Le GBL est souvent lié à des agressions sexuelles. Il est de plus très accessible et peu coûteux.
Le GHB est sous surveillance depuis 2000 et inscrit dans la convention des Nations-Unies sur les substances psychotropes depuis 2001, obligeant les Etats membres de l'Union Européenne à contrôler cette drogue dans le cadre de leur législation, réduisant considérablement le marché du GHB.
A l’opposé, le GBL est encore trop facilement accessible car il est légalement employé dans l’industrie et donc disponibles auprès de fournisseurs commerciaux. Internet est une autre voie d’approvisionnement en produit contenant du GBL et à des prix nettement inférieurs (1 g de GBL coûte entre 0,09 et 2 euros).

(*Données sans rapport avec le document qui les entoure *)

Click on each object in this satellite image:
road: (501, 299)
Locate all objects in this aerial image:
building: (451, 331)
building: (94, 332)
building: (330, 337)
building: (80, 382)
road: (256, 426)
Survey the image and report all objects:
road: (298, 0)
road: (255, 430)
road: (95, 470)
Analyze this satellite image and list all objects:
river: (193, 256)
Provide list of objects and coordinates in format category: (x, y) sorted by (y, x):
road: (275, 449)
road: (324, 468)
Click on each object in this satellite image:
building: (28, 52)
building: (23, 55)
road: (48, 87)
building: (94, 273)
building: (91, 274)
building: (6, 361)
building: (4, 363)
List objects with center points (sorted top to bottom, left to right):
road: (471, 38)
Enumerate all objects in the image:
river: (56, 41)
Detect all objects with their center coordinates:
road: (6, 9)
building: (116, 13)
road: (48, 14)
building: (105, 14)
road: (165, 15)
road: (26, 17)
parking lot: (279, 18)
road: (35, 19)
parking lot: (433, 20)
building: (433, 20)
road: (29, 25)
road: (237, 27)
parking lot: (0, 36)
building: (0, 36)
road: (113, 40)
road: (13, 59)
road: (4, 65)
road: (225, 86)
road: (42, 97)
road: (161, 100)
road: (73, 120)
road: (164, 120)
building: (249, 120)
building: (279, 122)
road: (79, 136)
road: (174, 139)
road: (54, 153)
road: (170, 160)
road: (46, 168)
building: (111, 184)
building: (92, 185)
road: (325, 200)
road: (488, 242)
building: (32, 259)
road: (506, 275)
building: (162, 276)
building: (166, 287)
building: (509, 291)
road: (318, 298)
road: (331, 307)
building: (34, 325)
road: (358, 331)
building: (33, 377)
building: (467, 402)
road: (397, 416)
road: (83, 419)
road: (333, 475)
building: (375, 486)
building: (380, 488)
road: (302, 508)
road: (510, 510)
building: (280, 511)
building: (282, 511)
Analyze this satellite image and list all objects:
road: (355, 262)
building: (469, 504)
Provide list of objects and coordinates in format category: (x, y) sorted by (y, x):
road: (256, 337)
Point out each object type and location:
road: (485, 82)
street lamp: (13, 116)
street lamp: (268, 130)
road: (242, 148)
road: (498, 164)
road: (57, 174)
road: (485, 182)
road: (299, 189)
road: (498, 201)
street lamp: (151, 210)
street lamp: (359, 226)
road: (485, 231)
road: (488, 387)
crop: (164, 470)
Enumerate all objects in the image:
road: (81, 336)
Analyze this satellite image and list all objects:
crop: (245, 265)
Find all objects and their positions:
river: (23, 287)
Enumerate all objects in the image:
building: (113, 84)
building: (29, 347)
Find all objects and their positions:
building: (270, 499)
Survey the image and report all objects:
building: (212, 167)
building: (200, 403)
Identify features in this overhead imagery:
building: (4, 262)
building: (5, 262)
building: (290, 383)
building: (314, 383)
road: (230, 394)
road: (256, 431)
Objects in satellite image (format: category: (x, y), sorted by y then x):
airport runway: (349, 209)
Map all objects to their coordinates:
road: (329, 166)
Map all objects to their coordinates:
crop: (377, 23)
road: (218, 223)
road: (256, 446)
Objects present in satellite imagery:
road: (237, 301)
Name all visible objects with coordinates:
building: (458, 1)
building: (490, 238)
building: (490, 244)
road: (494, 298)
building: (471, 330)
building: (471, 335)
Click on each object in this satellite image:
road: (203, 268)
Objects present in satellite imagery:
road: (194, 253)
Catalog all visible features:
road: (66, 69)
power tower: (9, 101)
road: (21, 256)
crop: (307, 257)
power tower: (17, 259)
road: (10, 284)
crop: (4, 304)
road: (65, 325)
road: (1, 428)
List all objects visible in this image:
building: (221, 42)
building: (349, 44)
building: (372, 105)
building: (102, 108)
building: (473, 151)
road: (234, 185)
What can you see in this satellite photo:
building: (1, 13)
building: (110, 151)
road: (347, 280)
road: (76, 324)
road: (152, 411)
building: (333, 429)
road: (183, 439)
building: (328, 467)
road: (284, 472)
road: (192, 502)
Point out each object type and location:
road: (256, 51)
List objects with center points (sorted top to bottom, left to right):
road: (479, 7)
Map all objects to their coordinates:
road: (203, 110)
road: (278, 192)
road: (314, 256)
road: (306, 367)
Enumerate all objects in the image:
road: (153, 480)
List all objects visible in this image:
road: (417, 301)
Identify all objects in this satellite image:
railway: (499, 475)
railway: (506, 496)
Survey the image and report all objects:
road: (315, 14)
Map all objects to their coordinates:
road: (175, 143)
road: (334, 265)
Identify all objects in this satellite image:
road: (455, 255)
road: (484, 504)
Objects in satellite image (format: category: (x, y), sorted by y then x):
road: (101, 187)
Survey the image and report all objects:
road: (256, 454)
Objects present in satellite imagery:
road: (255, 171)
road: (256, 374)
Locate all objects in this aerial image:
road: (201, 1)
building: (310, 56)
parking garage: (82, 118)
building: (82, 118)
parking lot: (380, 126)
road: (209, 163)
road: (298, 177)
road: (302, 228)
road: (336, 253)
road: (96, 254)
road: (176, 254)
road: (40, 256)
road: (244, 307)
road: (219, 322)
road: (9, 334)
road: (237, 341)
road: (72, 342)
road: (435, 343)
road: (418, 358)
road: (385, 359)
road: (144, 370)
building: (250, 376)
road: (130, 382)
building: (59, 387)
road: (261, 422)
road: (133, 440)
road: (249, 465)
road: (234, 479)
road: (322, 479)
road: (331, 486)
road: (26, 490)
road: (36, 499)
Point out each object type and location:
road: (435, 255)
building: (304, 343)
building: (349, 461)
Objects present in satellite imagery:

Les dealers et les utilisateurs utilisent donc le GBL pour contourner la loi qui ne contrôle pas encore ce produit. On peut craindre une augmentation de sa consommation, c’est pourquoi il faut contrôler la vente de certains solvants.
La Mission Interministérielle de Lutte contre la Drogue et la Toxicomanie minimise le danger : "le GBL n'est pas un produit diffusé sur l'ensemble du territoire, ni à l'ensemble de la population. Il reste principalement utilisé par le milieu festif homosexuel". A en croire les instances officielles le nombre d'utilisateurs de GBL serait donc minime !
L'Afssaps a en 2006 proposé à la Direction Générale de la Santé d'interdire la vente de GBL au public, proposition sans suite jusqu’à aujourd’hui. D’autres pays comme l'Italie, la Suède ou bien la Lettonie contrôlent le GBL en vertu de leur législation. A l’échelle de l’Europe, le GBL et le 1,4-butanédiol (autre précurseur du GHB) font tous deux partie de la liste des substances non contrôlées, et pour lesquelles les mesures de surveillance sont fondées uniquement sur le volontariat.
A l’heure actuelle une surveillance à l'échelle nationale a été mise en place par les autorités sanitaires, parallèlement, le personnel des boîtes de nuit et des bars est sollicité à inciter leur clientèle à ne pas consommer de GBL et à faire attention à leurs verres. Certains proposent une alternative avec des verres à couvercle pour éviter l’ajout de GBL ou de GHB.